**Data shown:**

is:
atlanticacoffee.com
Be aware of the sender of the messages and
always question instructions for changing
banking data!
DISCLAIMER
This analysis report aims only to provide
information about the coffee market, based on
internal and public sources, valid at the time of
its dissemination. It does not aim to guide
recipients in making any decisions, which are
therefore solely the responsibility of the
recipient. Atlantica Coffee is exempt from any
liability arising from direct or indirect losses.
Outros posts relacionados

**To-do item:**
Bring together every line in the entries that holds the string "from".

**Task output:**
recipient. Atlantica Coffee is exempt from any
liability arising from direct or indirect losses.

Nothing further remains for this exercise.